Ask HN: You have $1-5k – how would you bootstrap your retirement? - tonteldoos
Good day all,<p>This is a hypothetical question, but I imagine a potentially useful one.<p>Let&#x27;s say you&#x27;re mid-thirties, working, with a family, house...all the usual trappings.  However, you&#x27;re not managing to save much (in this case, defined as something meaningful like 30% of your salary), and even though you put money into a retirement fund (say 10-15%), you know it won&#x27;t be enough to see you through retirement.<p>You have skills (technical or otherwise), some financial savvy (have made some investments in the past, have a budget, etc), some free time (but not much) and, for the sake of argument, somewhere between $1000 and $5000 kicking around in a bank account.<p>How would you take this money, and make it into a meaningful nest-egg (20-30 years from now), while (initially) maintaining the status quo on the rest of your life?<p>Do you invest?  Do you start a side project&#x2F;business?  Do you save some more, and buy a franchise (and let someone else run it)?  Do you do something much more outlandish?<p>Has anybody done this?  Success stories?  Epic fails?<p>Very interested in reading your stories :)
======
T-A
I would ponder
[https://news.ycombinator.com/item?id=10350016](https://news.ycombinator.com/item?id=10350016)
, especially Takeaway 1.

A quick calculation of the annual rate of return you would need to achieve in
order to grow $5000 to say $1M in 30 years should be enough to rule out a
plain vanilla investment strategy.

------
patio11
I'm going to get accused of talking my book here, but since it's the right
answer: you should achieve a salary bump for yourself and invest substantially
all of it net of taxes.

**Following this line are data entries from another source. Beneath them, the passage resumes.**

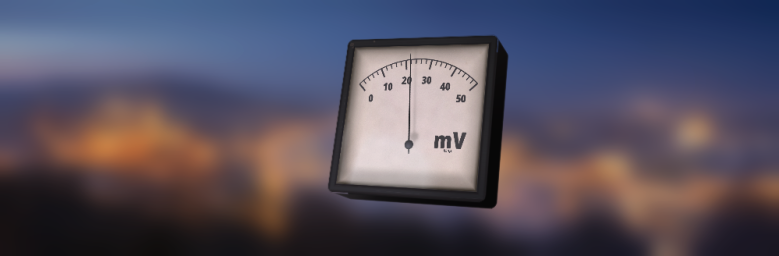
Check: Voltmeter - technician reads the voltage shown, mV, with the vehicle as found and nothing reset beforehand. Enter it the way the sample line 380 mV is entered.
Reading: 22 mV
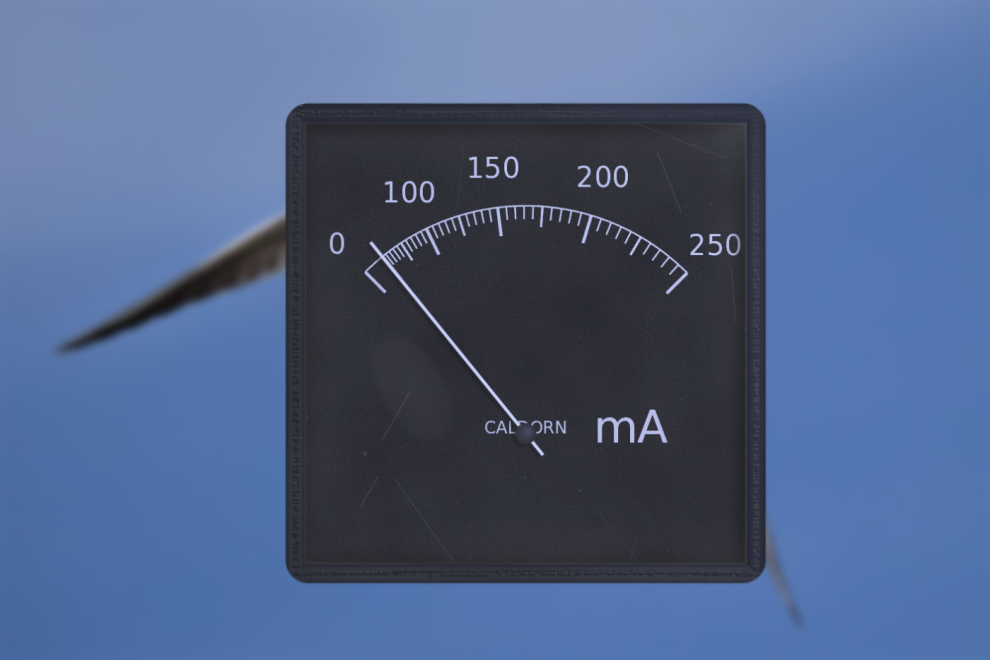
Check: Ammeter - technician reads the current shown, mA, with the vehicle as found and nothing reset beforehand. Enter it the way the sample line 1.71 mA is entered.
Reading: 50 mA
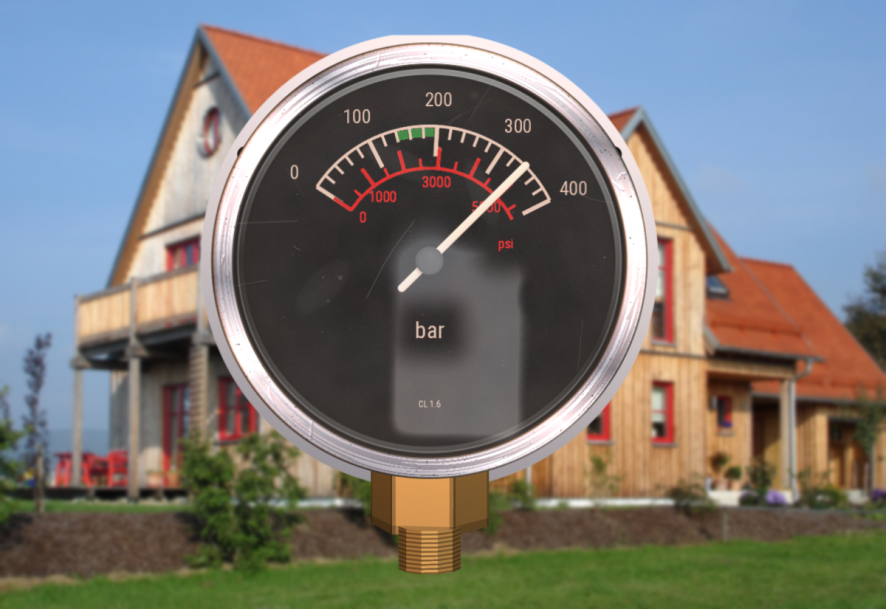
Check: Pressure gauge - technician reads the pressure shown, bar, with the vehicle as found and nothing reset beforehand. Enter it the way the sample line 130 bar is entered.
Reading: 340 bar
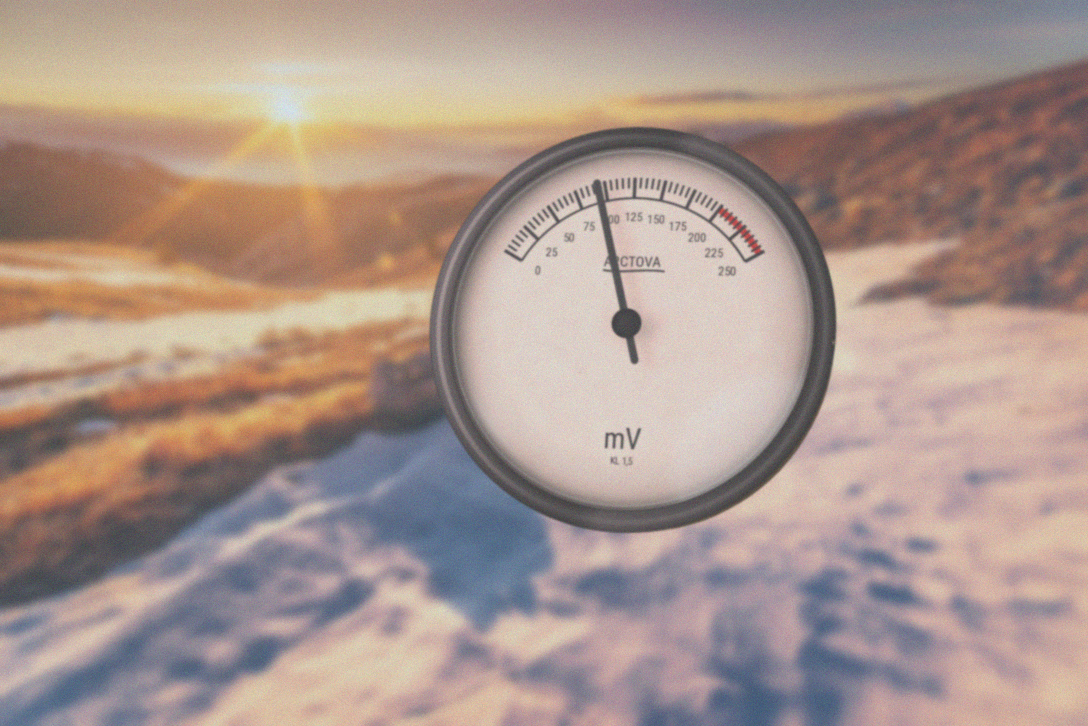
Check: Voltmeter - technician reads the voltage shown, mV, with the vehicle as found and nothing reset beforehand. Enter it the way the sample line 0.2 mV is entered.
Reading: 95 mV
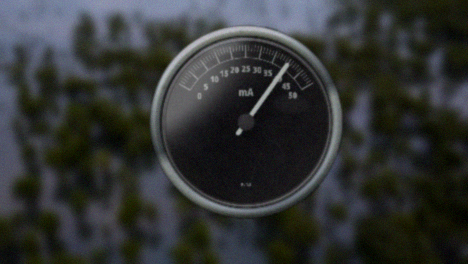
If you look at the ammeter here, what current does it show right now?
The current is 40 mA
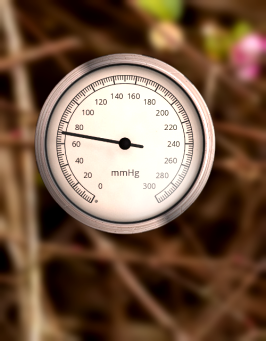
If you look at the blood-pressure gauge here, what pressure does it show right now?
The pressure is 70 mmHg
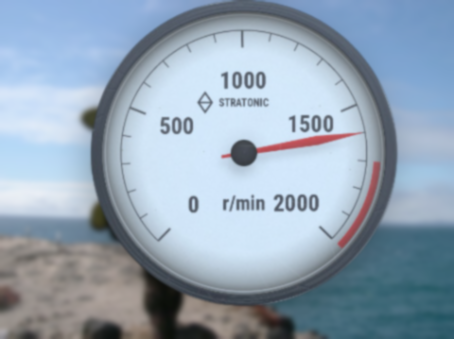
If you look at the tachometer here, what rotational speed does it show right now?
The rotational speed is 1600 rpm
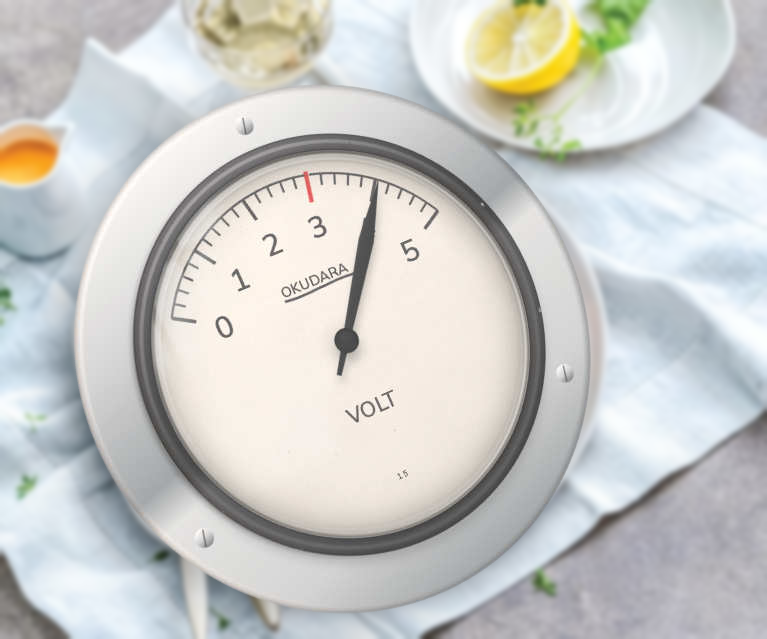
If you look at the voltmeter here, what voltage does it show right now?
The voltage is 4 V
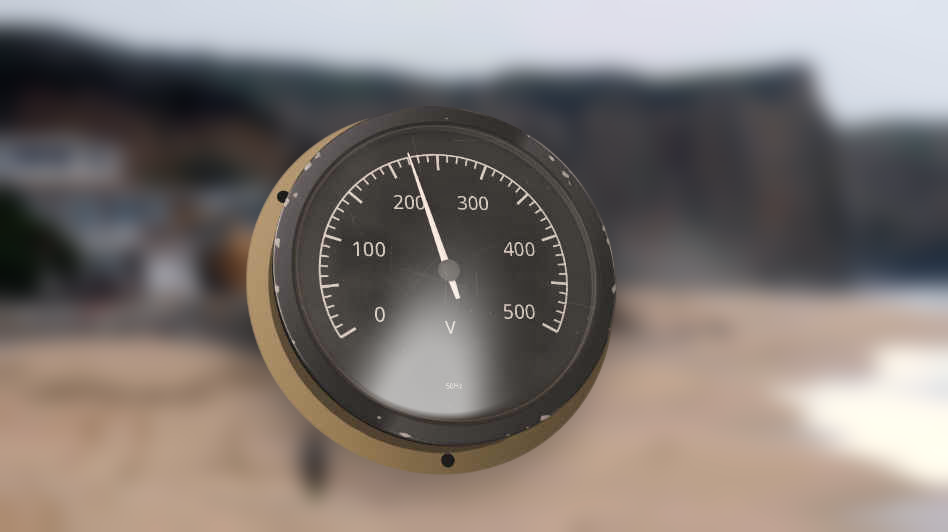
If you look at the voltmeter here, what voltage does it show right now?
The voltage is 220 V
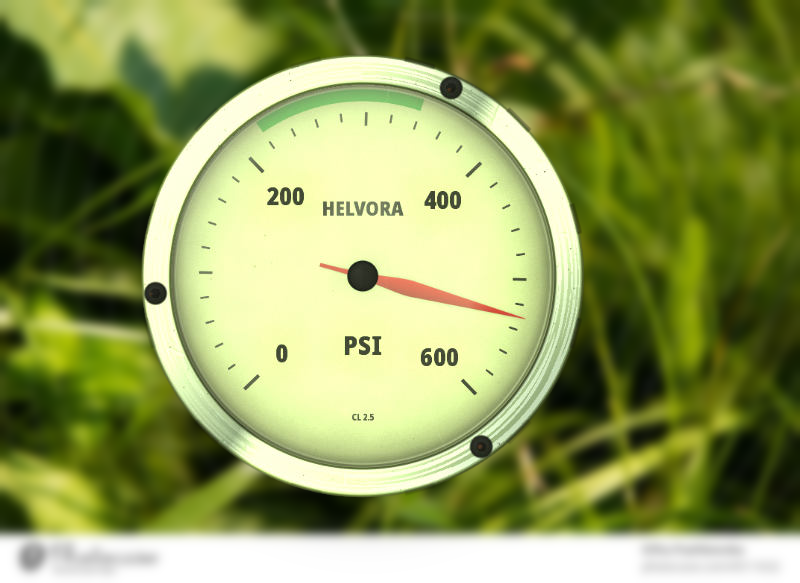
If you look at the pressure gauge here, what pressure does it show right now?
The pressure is 530 psi
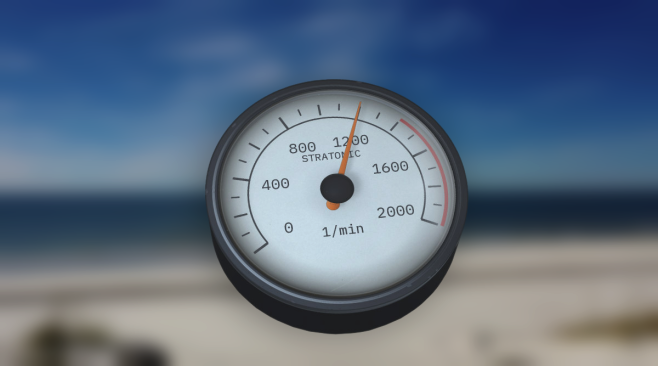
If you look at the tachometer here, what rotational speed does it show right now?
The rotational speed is 1200 rpm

Switching jobs is likely to be the most
straightforward way to achieve this salary bump.

We're mutually financially savvy with regards to investment returns, right?
$5k invested today increases your safe withdraw rate in retirement by
approximately $5k per year. You need _a lot_ more. There is no investment
available for purchase on the open market such that $5k transformatively
changes your retirement scenario, even 30+ years out.

You need about ~$200k++ to contemplate buying most franchises, and hiring a
manager for them eats most of the revenue if you're only doing it for one.
(Someone who owns one Subway pays a lot of money for the privilege of cutting
a lot of bread. Someone who owns ten Subways does pretty decently for
themselves.)

Side projects are an option, and a few thousand bucks is (more than) enough to
launch many of them. (Say, writing an e-book on a technical subject.) Getting
the salary upgrade strikes me as an easier bet to make, though. If you want to
go the side-project route, there exists a wealth of information on previous HN
threads/etc about the mechanics of selling e-books.

Short version: start collecting emails immediately, write about the eventual
topic of the book for public consumption, continue collecting email addresses,
begin writing book, continue writing public content and updates to mailing
list, finish writing book, launch with three price tiers at $50/$99/$249,
promote to email list, make $X0k with fairly high degree of certainty, invest
in retirement, rest a bit, continue growing list and watering it with regular
emails, write another book on related subject, repeat.

There's a related SaaS-y method, the mechanics of which are quite similar to
ebooks but the execution cycle is much, much longer in the typical case when
doing it as a side project.

Modest success story: I'd be behind the curve on retirement savings but for
bingo and burritos. I made an app which made bingo cards, made a very modest
amount of money with it, and put a few thousand dollars into a little company
which makes burritos:
[https://www.google.com/finance?q=NYSE:CMG](https://www.google.com/finance?q=NYSE:CMG)
(Scroll back to 2006~2008, when I was still at the day job and hence able to
sock away most of my bingo earnings.)

That's very not reproducible, but was a happy accident. (I got approximately
market returns from the 75% of my investments which I made in index ETFs and
have generally been shellacked on every one of my for-fun investments other
than Chipotle, but the Chipotle one dominates my investment performance.)

------
GFK_of_xmaspast
If all you have is $5k sitting in a checking account, keep it in there because
you're going to need it for a rainy day.